::: Data extract :::
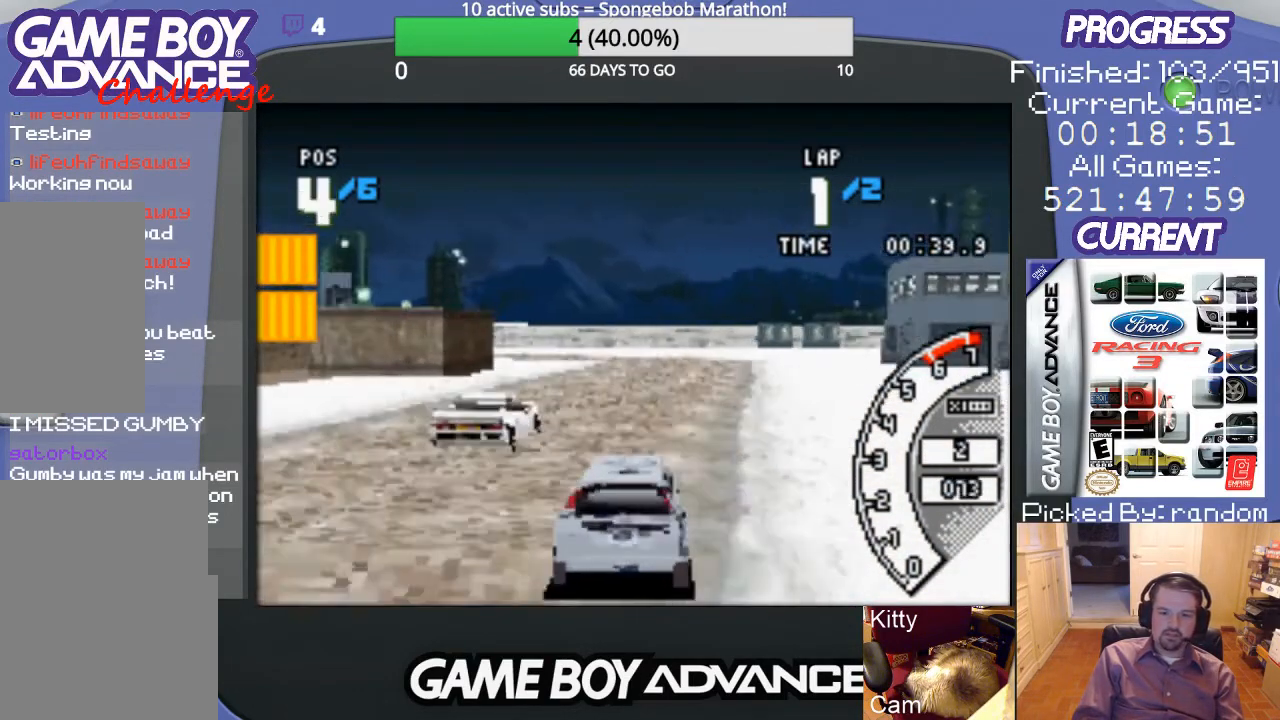
{"buttons": ["A", "DPAD_RIGHT"], "events": [[500, "DPAD_RIGHT", "down"]]}
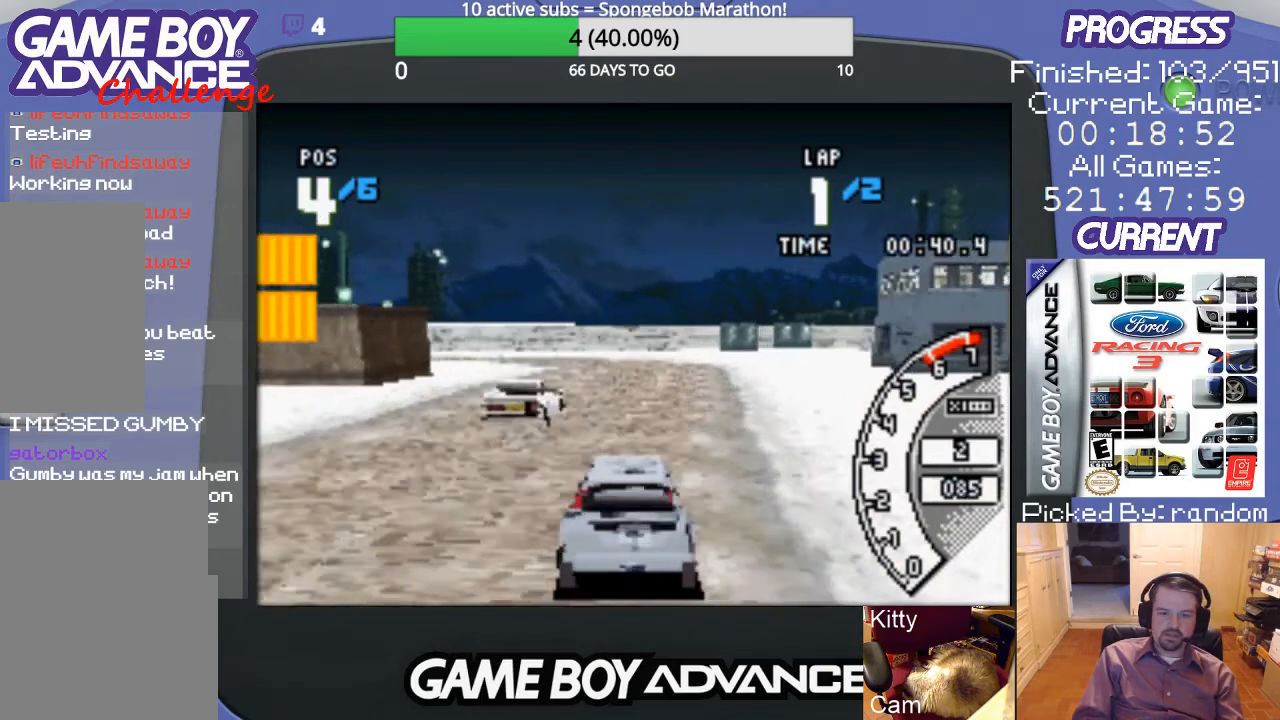
{"buttons": ["A"], "events": [[67, "DPAD_RIGHT", "up"], [333, "DPAD_LEFT", "down"], [500, "DPAD_LEFT", "up"]]}
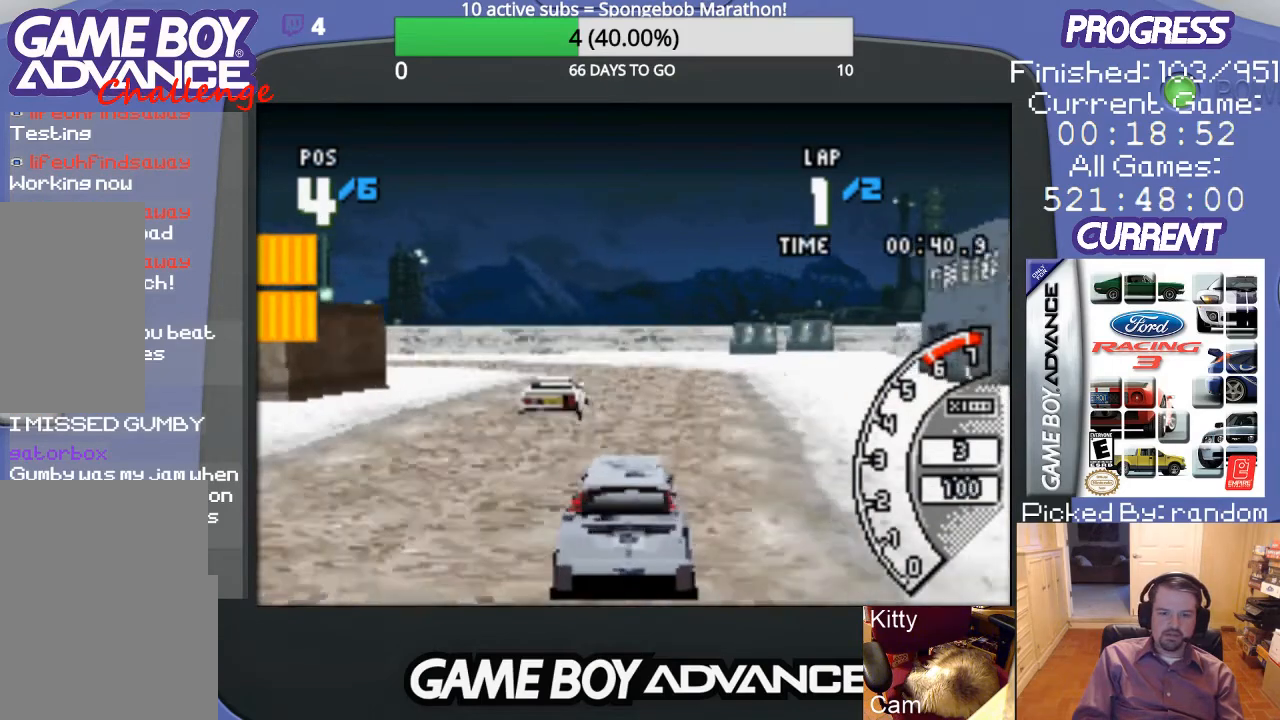
{"buttons": ["A"], "events": []}
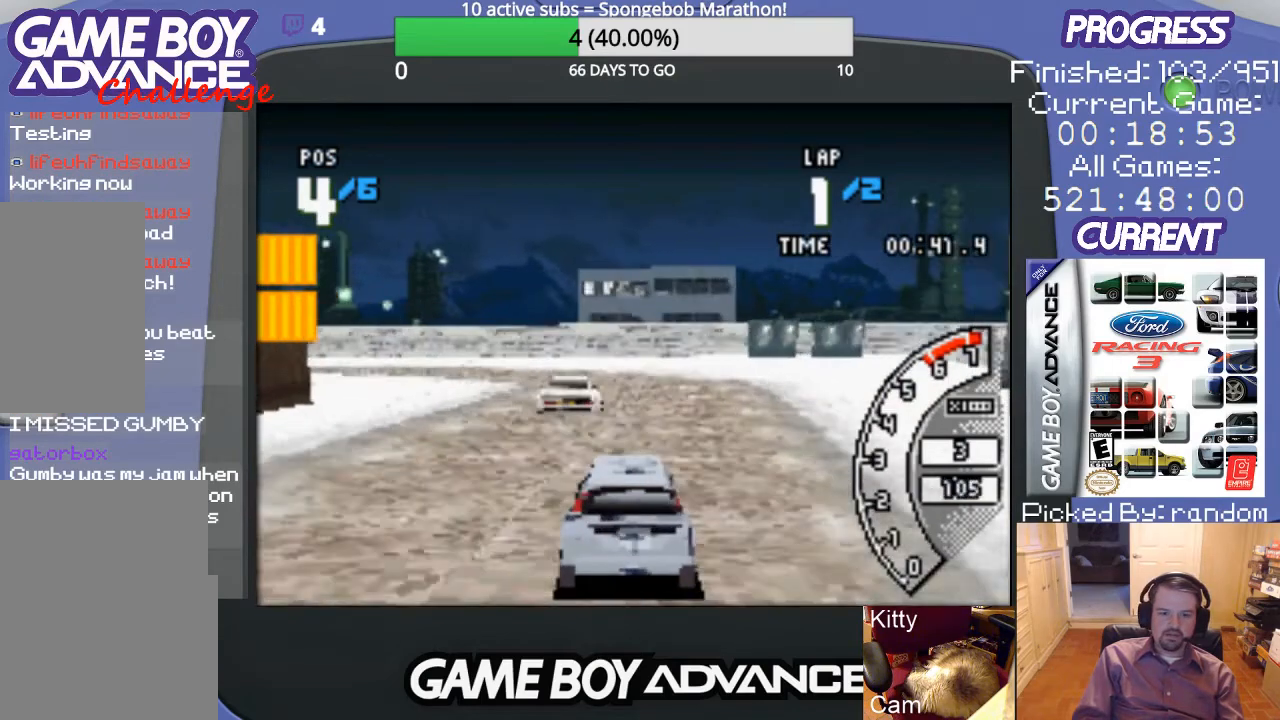
{"buttons": ["A"], "events": [[67, "DPAD_LEFT", "down"], [367, "DPAD_LEFT", "up"]]}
:::
Required action: Give the data again exactly as written, with all pictures left out.

Completed task:
{"buttons": ["A", "DPAD_RIGHT"], "events": [[500, "DPAD_RIGHT", "down"]]}
{"buttons": ["A"], "events": [[67, "DPAD_RIGHT", "up"], [333, "DPAD_LEFT", "down"], [500, "DPAD_LEFT", "up"]]}
{"buttons": ["A"], "events": []}
{"buttons": ["A"], "events": [[67, "DPAD_LEFT", "down"], [367, "DPAD_LEFT", "up"]]}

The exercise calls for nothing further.